SURABAYA, 26 Juni 2026 – KABAR NUSANTARA ID Aksi demonstrasi bertajuk “Indonesia Sekarat” yang berlangsung di sekitar Gedung Negara Grahadi, Surabaya, pada Jumat (26/6) berlangsung dalam situasi memanas setelah dilaporkan terjadi aksi pelemparan batu serta potongan kayu ke arah area gedung. Insiden tersebut memicu ketegangan di lapangan dan membuat aparat keamanan meningkatkan pengawasan untuk mencegah potensi eskalasi yang lebih luas.
Situasi di lokasi aksi semakin menjadi perhatian setelah muncul dugaan adanya sejumlah peserta yang mengenakan penutup wajah atau bercadar serta tidak memiliki kejelasan afiliasi kelompok maupun komunitas. Kondisi ini dinilai berpotensi memperkeruh suasana dan membuka ruang terjadinya provokasi di tengah massa aksi.

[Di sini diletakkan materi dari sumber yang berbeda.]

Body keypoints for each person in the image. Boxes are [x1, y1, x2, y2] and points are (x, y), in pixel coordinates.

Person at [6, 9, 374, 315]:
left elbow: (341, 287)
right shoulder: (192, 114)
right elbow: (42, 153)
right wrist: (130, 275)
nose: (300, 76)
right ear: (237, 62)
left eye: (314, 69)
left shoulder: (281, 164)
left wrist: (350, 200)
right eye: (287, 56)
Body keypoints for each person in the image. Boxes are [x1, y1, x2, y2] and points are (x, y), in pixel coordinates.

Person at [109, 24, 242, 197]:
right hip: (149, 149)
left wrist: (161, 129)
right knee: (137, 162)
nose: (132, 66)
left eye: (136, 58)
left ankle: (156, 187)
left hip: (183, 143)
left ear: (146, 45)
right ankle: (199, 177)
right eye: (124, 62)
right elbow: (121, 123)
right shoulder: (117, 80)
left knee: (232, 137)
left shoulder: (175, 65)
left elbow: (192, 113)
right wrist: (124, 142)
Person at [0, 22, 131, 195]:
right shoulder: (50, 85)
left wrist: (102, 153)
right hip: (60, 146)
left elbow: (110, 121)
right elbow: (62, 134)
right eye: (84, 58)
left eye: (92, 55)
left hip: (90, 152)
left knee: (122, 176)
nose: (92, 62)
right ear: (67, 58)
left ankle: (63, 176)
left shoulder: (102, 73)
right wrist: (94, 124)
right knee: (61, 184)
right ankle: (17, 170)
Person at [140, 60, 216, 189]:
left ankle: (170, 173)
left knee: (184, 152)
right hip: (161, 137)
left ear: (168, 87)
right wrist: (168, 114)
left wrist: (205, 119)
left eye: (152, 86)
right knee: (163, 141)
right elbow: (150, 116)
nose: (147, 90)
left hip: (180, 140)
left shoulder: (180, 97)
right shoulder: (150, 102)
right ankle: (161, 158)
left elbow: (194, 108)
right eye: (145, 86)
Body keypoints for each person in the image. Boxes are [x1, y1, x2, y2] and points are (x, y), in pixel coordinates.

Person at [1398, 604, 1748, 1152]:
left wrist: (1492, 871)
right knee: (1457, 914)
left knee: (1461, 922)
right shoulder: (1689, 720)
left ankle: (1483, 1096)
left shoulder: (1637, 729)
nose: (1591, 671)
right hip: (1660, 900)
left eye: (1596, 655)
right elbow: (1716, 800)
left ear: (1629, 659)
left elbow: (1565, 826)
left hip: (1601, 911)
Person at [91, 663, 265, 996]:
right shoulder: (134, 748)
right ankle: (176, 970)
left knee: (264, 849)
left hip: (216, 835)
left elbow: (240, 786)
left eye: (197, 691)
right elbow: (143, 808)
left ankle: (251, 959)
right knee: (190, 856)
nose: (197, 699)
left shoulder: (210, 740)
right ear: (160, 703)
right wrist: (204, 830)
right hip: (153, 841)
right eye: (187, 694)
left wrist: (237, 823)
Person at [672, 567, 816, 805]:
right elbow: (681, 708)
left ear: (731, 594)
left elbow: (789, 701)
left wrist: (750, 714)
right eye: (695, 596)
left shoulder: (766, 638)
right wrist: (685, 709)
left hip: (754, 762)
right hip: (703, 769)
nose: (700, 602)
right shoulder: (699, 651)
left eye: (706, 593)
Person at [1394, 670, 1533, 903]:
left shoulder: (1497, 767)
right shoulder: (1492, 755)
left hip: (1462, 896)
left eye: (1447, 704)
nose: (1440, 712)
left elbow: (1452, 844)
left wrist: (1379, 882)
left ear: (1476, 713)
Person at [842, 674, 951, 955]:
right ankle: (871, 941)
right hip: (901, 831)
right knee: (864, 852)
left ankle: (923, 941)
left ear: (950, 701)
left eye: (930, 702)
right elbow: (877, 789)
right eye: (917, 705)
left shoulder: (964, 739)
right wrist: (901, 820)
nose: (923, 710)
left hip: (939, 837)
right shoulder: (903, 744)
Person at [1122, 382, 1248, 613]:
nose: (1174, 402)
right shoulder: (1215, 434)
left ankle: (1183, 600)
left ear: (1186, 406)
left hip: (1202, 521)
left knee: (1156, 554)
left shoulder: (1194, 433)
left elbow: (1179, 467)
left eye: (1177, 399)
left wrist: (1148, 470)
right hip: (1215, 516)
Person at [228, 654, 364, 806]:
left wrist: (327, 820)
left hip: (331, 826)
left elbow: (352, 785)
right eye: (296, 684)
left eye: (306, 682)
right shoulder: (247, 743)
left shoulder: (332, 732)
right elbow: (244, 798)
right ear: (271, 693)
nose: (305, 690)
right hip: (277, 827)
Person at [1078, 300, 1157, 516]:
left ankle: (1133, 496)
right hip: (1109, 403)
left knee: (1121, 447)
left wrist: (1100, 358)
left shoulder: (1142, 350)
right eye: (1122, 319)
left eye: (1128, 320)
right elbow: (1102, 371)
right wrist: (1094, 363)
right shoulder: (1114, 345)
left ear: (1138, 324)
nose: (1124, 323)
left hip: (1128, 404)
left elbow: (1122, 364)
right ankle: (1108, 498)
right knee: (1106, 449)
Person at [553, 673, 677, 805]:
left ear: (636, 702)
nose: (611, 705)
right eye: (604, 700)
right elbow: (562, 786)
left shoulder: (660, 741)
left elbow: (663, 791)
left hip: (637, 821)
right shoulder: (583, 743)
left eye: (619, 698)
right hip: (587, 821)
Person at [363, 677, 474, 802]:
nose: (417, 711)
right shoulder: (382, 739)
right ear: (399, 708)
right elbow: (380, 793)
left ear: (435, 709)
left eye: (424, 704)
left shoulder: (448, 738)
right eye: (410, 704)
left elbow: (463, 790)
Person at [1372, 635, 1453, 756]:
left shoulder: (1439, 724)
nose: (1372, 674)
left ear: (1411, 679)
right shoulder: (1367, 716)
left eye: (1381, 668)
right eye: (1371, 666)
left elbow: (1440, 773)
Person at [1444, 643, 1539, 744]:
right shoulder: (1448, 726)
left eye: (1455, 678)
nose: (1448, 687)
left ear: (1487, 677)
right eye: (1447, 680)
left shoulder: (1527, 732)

Menanggapi hal tersebut, Ketua Masyarakat Anti Korupsi Indonesia (MAKI) Koordinator Wilayah Jawa Timur, Heru MAKI, menyampaikan kecaman keras terhadap tindakan yang mengarah pada kekerasan dalam aksi demonstrasi. Ia menegaskan bahwa kebebasan berpendapat adalah hak setiap warga negara, namun harus tetap dijalankan dalam koridor hukum dan tidak boleh disertai tindakan anarkis.
Heru menilai bahwa aksi pelemparan dan tindakan destruktif lainnya telah melampaui batas penyampaian aspirasi dan justru berpotensi mengganggu stabilitas keamanan daerah. Ia juga menyoroti bahwa pola seperti ini bukan hal baru dan kerap muncul dalam sejumlah aksi massa yang berujung pada gangguan ketertiban umum.

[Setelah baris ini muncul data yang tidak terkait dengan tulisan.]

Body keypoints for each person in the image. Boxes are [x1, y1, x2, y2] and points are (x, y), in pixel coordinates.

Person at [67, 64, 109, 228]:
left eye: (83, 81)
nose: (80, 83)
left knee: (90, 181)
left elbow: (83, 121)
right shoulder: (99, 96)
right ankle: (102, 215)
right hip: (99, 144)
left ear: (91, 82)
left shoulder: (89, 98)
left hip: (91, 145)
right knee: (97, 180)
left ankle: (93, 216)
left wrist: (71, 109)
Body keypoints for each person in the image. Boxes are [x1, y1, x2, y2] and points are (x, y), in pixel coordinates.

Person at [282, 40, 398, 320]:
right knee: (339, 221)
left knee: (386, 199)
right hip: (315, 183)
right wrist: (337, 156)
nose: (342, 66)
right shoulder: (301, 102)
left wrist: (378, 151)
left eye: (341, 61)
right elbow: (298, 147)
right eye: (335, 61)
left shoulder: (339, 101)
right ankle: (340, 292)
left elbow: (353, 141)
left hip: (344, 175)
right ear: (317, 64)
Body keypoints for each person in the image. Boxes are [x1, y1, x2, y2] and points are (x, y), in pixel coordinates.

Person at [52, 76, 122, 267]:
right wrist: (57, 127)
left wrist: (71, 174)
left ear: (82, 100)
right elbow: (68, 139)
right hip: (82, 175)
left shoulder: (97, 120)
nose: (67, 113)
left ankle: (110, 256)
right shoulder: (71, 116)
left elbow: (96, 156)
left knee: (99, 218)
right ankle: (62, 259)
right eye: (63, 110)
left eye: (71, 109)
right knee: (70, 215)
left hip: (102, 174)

“Saya mengecam keras tindakan anarkis yang terjadi di lapangan. Jika hal seperti ini terus berulang, kami bersama simpatisan MAKI Jawa Timur siap bersikap tegas untuk menghadang segala bentuk kerusuhan demi menjaga ketertiban dan stabilitas Jawa Timur,” tegas Heru.
Pernyataan tersebut disebut mendapatkan dukungan dari jajaran pengurus dan simpatisan MAKI di berbagai daerah di Jawa Timur yang menyatakan kesiapan untuk mengikuti arahan organisasi dalam menjaga ketertiban sosial apabila situasi serupa kembali terjadi.
Lebih lanjut, Heru menegaskan bahwa Jawa Timur memiliki nilai historis sebagai wilayah dengan warisan peradaban besar yang menjunjung tinggi persatuan, kehormatan, dan ketertiban. Oleh karena itu, ia menolak keras segala bentuk tindakan yang mencederai nilai tersebut, terutama yang dilakukan dengan cara-cara kekerasan di ruang publik.
Ia juga menyebut adanya perhatian terhadap kelompok-kelompok tertentu yang diduga terlibat dalam aksi ricuh tersebut, namun MAKI tetap menegaskan bahwa seluruh langkah yang diambil akan tetap berada dalam koridor hukum dan dilakukan secara terukur.
Selain itu, Heru mengungkapkan bahwa sejumlah elemen masyarakat di Jawa Timur memiliki kepedulian untuk ikut menjaga stabilitas daerah apabila situasi berkembang tidak kondusif. Konsolidasi tersebut, menurutnya, merupakan bentuk tanggung jawab sosial untuk mencegah eskalasi konflik yang lebih luas.
“Banyak elemen yang siap menjaga marwah Jawa Timur. Ini bukan kelompok kecil, tetapi memiliki basis massa yang siap bergerak dengan satu komando,” ujarnya.
Heru juga menegaskan bahwa pihaknya akan terus memantau perkembangan aksi tersebut dan tidak akan tinggal diam apabila terdapat indikasi yang mengganggu keamanan serta ketertiban umum di wilayah Jawa Timur.
Hingga berita ini diturunkan, aparat keamanan masih melakukan penjagaan ketat di sekitar Gedung Negara Grahadi guna memastikan situasi tetap terkendali. Perkembangan aksi demonstrasi tersebut masih menjadi perhatian publik seiring dinamika di lapangan yang dapat berubah sewaktu-waktu.(Red).